The lesson here is that combining both geometric points and lines – geom_line() + geom_point() is better suited when:

  • Dots and their connecting lines are distinct colors
  • Lines are not so thick that the dots are hard to distinguish
  • Generally speaking, that it makes sense to have a reason to draw lines (to emphasize trends, for example).

None of these were the case with the movies graph – so while it may be worthy of being displayed in an art museum, the simpler Banana Growth graph makes a much better use of ggplot geometric dots and lines.

Box and Whiskers

Remember ‘box and whisker’ plots? Along the same vein as ‘stem and leaf’, these are a type of plot learned in school to show the distribution or spread of data, but I’d be stunned if you, dear reader, have actually made use of these outside of math class. Please comment if you have had the honor!

I’ve done a number of statistical analyses for school and tutoring, but I’ve yet to encounter a situation where a good old box and whisker rises as the best contender to display data.

Nonetheless, I learned to make one by coding in R today.
We’re working with a set of data showing the popularity of google-searching the term “entrepreneur” by state. The data has been standardized so that a state with an ‘entrepreneur’ value of 0 is at the mean; a positive value means ‘entrepreneur’ was googled relatively more than average. A negative value means that ‘entrepreneur’ was googled relatively less than average.

Out of the box, the boxplot() function is quite bare.

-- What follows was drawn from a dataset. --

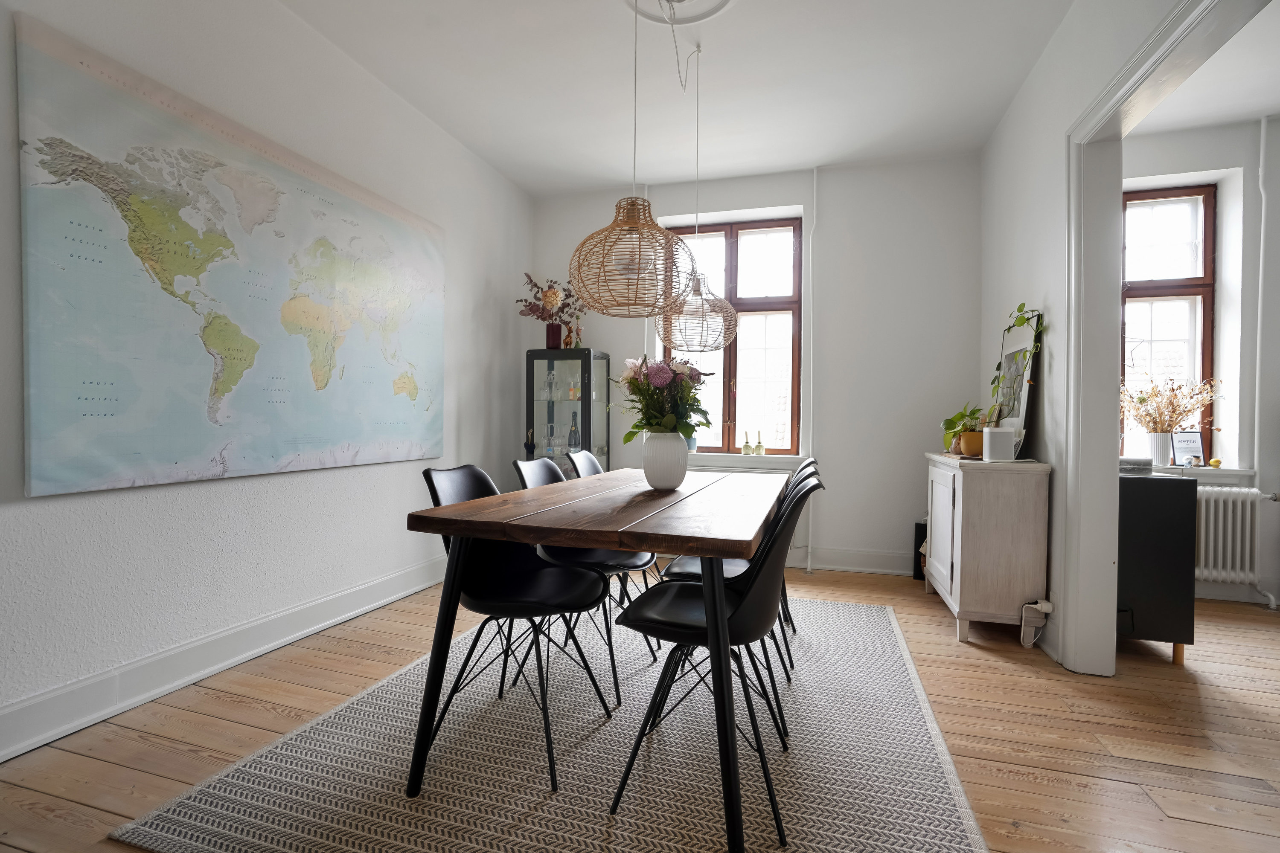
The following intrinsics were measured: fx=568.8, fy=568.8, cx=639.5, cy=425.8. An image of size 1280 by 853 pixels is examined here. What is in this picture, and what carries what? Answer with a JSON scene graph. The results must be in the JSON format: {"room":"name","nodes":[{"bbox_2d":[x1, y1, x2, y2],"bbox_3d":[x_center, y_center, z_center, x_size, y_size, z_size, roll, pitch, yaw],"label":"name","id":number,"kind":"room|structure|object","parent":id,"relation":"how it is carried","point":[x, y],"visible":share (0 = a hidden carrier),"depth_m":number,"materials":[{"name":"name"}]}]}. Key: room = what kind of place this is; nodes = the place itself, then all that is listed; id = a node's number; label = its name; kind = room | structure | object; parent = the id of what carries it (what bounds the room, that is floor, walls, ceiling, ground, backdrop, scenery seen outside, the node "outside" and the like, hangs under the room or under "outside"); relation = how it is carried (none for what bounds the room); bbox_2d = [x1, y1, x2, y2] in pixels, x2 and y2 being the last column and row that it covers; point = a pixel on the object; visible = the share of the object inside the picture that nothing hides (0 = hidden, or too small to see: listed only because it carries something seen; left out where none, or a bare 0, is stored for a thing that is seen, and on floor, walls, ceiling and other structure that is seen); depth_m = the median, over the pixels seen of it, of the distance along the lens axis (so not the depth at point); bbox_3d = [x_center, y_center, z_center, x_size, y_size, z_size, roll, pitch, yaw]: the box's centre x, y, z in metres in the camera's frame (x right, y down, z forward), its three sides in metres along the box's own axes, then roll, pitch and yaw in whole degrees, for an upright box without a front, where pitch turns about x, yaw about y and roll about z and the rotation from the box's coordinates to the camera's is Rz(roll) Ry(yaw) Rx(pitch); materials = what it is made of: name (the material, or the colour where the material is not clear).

05_02 Out of the Box Boxplot
Out of the Box boxplot()

No titles, no labels! Those are premium services!
Curiously, the outlier ‘circle’ on the right, around 2.55, is actually TWO data points but they overlap and appear as one. I discovered this only upon summoning some descriptive statistics in the console viewer using:

boxplot.stats(df$entrepreneur)

So, let’s:
– Label the descriptive statistics (min, max, quartiles) and outlier
– Make the labels a fun color while at it


# Boxplot with Quartile Labels

boxplot(df$entrepreneur,
notch = F, horizontal = T,
main = “Distribution of Googling ‘Entrepreneur’ by State”,
xlab = “Standard Deviations”)

text(x = fivenum(df$entrepreneur),
labels = fivenum(df$entrepreneur),
y = 1.25,
col = “#990066”)

05_02 Boxplot Googling Entrepreneur by State and Color Quartile Labels

Concluding here, and next steps:
– It looks like the fivenum() five number summary considers the outliers as the max, so the max whisker is not labelled.
– I’d like to label the outlier with the State Abbreviations (any guesses?)

Thanks for reading!

* The outliers are DE and UT! Surprised?